Threads in mathematical operations
Suppose that we have a graphics program that performs ray tracing. Each raster line on the screen is dependent on the main database (which describes the actual picture being generated). The key here is this: each raster line is independent of the others. This immediately causes the problem to stand out as a threadable program.
int main (int argc, char **argv)
{
int x1;
... // perform initializations
for (x1 = 0; x1 < num_x_lines; x1++) {
do_one_line (x1);
}
... // display results
}
Here we see that the program will iterate x1 over all the raster lines that are to be calculated.
On an SMP system, this program will use only one CPU.
Why?
Because we haven't told the operating system to do anything in parallel.

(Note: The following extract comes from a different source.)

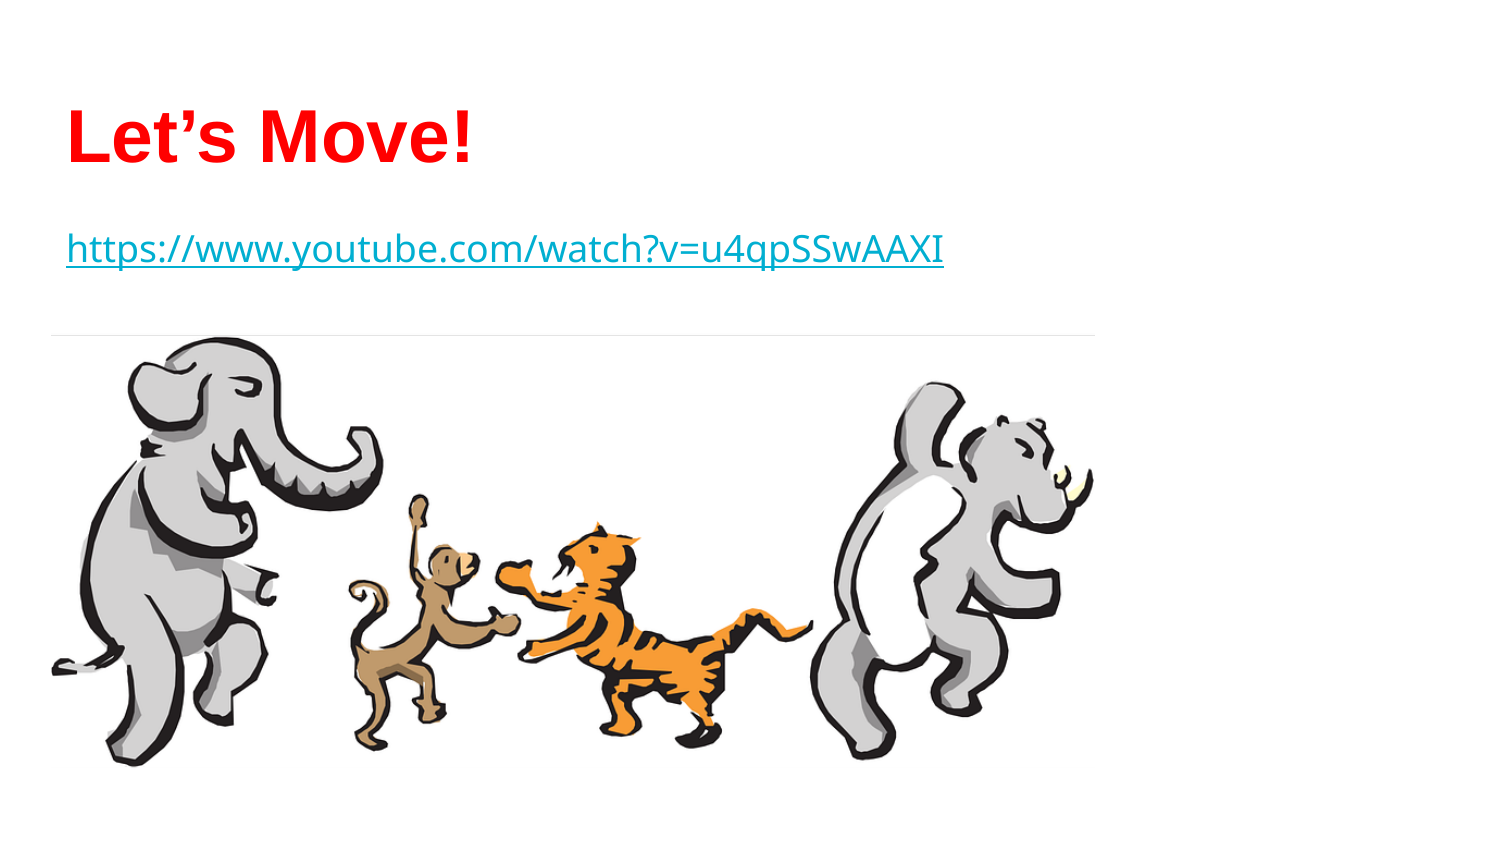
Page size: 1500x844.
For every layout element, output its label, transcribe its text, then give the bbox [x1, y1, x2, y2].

title Let’s Move! [51, 72, 1449, 167]
picture [50, 290, 1095, 813]
list https://www.youtube.com/watch?v=u4qpSSwAAXI [51, 202, 1449, 750]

The operating system isn't smart enough to look at the program and say,
Hey, hold on a second! We have 4 CPUs, and it looks like there
are independent execution flows here. I'll run it on all 4 CPUs!
int main (int argc, char **argv)
{
int x1;
... // perform initializations
for (x1 = 0; x1 < num_x_lines; x1++) {
pthread_create (NULL, NULL, do_one_line, (void *) x1);
}
... // display results
}
There are a number of problems with this simplistic approach. First of all (and this is most minor), the do_one_line() function would have to be modified to take a void * instead of an int as its argument. This is easily remedied with a typecast.
The second problem is a little bit trickier.
Let's say that the screen resolution that you were computing the picture
for was 1280 by 1024.
We'd be creating 1280 threads!
This is not a problem for QNX OS—the OS limits
you to 32767 threads per process!
However, each thread must have a unique stack.
If your stack is a reasonable size (say 8 KB), you'll have used
1280 × 8 KB (10 megabytes!) of stack.
And for what?
There are only 4 processors in your SMP system.
This means that only 4 of the 1280 threads will run at a time—the other
1276 threads are waiting for a CPU.
(In reality, the stack will fault in,
meaning that the space for
it will be allocated only as required. Nonetheless, it's a waste—there are still other overheads.)
int num_lines_per_cpu;
int num_cpus;
int main (int argc, char **argv)
{
int cpu;
... // perform initializations
// get the number of CPUs
num_cpus = _syspage_ptr -> num_cpu;
num_lines_per_cpu = num_x_lines / num_cpus;
for (cpu = 0; cpu < num_cpus; cpu++) {
pthread_create (NULL, NULL, do_one_batch, (void *) cpu);
}
... // display results
}
void * do_one_batch (void *c)
{
int cpu = (int) c;
int x1;
for (x1 = 0; x1 < num_lines_per_cpu; x1++) {
do_line_line (x1 + cpu * num_lines_per_cpu);
}
}
Here we're starting only num_cpus threads.
Each thread will run on one CPU.
And since we have only a small number
of threads, we're not wasting memory with unnecessary stacks.
Notice how we got the number of CPUs by dereferencing the System Page
global variable _syspage_ptr.
(For more information about what's in the system page, see the
System Page chapter of Building Embedded Systems, or the
<sys/syspage.h> include file).